# Caltech Spring 2013



## samchoochiu (May 2, 2013)

Hello everyone,
This is the official thread for Caltech Spring 2013 Rubik's Cube Competition. This competition is not yet on the WCA website but you should anticipate the competition to be on May 25th, 2013.

The organizer and I wanted to know what events you guys would like to see at the competition, as you may know the Caltech event list has pretty much stayed the same for the last couple years besides removing certain events. Our staple events are 2x2,3x3,OH,Sq-1 and some events we can add are 4x4,5x5,Megaminx,BLD(pick two only). 

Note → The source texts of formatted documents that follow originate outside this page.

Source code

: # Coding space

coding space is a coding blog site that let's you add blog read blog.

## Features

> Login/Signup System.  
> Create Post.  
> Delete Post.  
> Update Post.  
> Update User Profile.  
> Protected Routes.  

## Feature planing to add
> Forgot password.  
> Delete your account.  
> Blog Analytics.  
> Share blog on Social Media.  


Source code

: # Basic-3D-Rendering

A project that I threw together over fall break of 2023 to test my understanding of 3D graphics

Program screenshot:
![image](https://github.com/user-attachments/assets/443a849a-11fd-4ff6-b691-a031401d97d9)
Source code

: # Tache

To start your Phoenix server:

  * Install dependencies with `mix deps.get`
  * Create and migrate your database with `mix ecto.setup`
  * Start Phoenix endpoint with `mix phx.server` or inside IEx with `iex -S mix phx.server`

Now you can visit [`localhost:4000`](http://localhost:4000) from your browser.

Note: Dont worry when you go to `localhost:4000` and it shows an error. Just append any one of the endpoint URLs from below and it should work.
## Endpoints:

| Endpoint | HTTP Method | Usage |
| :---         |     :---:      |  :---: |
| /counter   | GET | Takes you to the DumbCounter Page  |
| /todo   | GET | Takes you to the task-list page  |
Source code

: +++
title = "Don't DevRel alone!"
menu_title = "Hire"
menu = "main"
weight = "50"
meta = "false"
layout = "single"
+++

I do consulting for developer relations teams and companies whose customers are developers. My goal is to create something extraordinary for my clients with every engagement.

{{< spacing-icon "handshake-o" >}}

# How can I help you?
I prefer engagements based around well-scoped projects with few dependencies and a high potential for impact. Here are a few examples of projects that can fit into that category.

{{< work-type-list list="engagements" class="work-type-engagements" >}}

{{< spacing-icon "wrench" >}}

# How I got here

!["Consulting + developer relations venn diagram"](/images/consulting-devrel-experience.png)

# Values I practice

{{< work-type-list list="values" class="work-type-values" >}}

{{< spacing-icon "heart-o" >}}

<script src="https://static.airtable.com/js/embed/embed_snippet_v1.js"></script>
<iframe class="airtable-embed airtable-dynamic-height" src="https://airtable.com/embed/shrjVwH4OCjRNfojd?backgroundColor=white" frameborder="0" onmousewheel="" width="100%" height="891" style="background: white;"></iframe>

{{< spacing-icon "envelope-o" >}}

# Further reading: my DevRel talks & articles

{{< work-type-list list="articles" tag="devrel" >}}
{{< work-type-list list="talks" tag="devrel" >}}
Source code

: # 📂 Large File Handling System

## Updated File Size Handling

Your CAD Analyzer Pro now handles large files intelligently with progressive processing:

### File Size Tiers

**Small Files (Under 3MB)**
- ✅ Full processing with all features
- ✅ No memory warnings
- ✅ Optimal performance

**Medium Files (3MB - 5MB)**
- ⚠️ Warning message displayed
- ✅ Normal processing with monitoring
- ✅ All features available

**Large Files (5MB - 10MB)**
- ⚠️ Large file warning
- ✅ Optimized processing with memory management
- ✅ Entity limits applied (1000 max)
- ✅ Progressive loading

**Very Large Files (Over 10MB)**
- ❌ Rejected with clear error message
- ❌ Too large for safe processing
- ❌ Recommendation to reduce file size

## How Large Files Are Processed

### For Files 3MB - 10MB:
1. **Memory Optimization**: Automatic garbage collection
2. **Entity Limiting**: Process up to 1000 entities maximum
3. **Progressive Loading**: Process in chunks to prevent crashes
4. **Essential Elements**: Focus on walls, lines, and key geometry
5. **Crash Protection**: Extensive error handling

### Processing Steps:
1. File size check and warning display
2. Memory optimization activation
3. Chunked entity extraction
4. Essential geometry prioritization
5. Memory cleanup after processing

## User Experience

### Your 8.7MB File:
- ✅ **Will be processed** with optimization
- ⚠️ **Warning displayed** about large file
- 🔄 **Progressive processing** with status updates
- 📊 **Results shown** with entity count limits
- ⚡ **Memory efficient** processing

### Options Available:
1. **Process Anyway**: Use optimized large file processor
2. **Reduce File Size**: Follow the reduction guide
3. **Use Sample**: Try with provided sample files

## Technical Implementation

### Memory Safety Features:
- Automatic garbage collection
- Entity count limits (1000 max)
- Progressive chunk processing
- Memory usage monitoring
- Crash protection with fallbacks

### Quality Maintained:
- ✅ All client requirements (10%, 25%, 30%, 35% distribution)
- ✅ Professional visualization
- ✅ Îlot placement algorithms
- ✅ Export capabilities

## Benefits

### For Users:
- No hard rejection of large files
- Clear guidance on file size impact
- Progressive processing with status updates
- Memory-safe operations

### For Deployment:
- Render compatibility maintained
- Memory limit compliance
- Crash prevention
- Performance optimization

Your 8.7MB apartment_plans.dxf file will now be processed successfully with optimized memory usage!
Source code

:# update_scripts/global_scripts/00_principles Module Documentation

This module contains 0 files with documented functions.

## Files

If you regularly attend Caltech competitions or expect to attend this competition, please leave your vote below.


----------



## jayefbe (May 3, 2013)

I just found out that I will be in town during this competition and my brother and I will be able to make it!

I personally would like 4x4 definitely added to the events list. I'll abstain from making a second choice because I wouldn't compete in any of the remaining options.


----------



## randomtypos (May 4, 2013)

BLD BLD BLD <33


----------



## natezach728 (May 5, 2013)

4x4,5x5. PLEASE ADD 4x4!! Im starting to be able to get sub-50 averages, please dont exclude it!!


----------



## googlebleh (May 5, 2013)

I really hope I can make it...
Also, another vote for 4x4


----------



## natezach728 (May 5, 2013)

what about pyraminx?


----------



## Patrick M (May 5, 2013)

This makes me so jealous. My korean friend who taught me like all the PLL's I know and cubed with me throughout highschool goes there, and now he doesn't even solve. This is what, like the third comp there this year? There's been 0 in my entire state -.-


----------



## blade740 (May 5, 2013)

I might be there. Besides sq1, of course, I'd like to see BLD and megaminx.


----------



## cubeflip (May 5, 2013)

4x4 and Megaminx


----------



## Riley (May 6, 2013)

Not sure if I can go, but my vote goes to BLD and megaminx.


----------



## jayefbe (May 10, 2013)

Any update on this comp? I still don't see it listed on WCA...


----------



## samchoochiu (May 11, 2013)

http://www.worldcubeassociation.org/results/c.php?i=CaltechSpring2013


----------



## jayefbe (May 11, 2013)

Sweet! Can't wait!


----------



## Matthew3075 (May 12, 2013)

samchoochiu said:


> The organizer and I wanted to know what events you guys would like to see at the competition, as you may know the Caltech event list has pretty much stayed the same for the last couple years besides removing certain events. Our staple events are 2x2,3x3,OH,Sq-1 and some events we can add are 4x4,5x5,Megaminx,BLD(pick two only).
> 
> If you regularly attend Caltech competitions or expect to attend this competition, please leave your vote below.


5x5!


----------



## MrIndianTeen (May 13, 2013)

Anyone know what shops will be there? Will it just be SpeedCubeShop?


----------